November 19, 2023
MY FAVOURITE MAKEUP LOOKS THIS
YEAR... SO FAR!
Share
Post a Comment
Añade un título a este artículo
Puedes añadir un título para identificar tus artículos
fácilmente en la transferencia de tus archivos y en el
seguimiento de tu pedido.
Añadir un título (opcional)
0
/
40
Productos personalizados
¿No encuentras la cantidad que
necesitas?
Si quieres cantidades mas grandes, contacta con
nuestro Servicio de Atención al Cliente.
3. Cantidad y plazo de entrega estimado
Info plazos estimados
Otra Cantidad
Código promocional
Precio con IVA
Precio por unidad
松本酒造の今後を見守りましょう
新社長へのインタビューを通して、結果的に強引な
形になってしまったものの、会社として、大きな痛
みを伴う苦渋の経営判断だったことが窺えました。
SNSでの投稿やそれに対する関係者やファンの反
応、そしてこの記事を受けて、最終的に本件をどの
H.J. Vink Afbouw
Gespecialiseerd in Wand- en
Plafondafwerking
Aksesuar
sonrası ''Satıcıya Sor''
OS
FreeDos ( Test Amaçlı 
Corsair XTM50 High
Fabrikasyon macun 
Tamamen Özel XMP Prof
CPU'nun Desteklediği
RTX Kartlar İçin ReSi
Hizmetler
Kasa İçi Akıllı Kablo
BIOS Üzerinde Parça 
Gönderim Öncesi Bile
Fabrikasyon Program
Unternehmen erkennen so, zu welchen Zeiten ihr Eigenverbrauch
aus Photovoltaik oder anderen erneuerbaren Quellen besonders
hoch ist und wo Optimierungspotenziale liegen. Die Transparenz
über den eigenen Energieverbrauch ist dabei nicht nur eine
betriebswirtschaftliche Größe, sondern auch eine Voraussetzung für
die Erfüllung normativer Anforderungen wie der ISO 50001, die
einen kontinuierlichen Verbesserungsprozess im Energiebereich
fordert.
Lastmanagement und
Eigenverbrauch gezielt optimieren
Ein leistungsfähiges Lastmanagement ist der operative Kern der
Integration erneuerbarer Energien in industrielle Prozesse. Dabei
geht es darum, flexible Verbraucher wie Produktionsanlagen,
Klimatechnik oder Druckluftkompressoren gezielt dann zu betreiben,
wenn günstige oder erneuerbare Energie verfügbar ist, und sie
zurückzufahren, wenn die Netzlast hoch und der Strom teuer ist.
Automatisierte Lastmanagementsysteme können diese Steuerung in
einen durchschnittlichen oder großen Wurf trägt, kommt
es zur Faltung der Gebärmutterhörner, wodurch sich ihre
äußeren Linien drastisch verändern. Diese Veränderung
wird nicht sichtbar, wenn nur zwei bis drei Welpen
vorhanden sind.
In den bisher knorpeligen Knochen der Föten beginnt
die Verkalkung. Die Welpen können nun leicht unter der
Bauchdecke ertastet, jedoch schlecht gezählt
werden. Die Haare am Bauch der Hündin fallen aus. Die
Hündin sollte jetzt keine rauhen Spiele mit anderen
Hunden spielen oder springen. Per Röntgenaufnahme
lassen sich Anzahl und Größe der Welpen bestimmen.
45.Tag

● Assignment:
Copy whichever lines in the listing above contain the word "anderen".

● Response area:
aus Photovoltaik oder anderen erneuerbaren Quellen besonders
Hündin sollte jetzt keine rauhen Spiele mit anderen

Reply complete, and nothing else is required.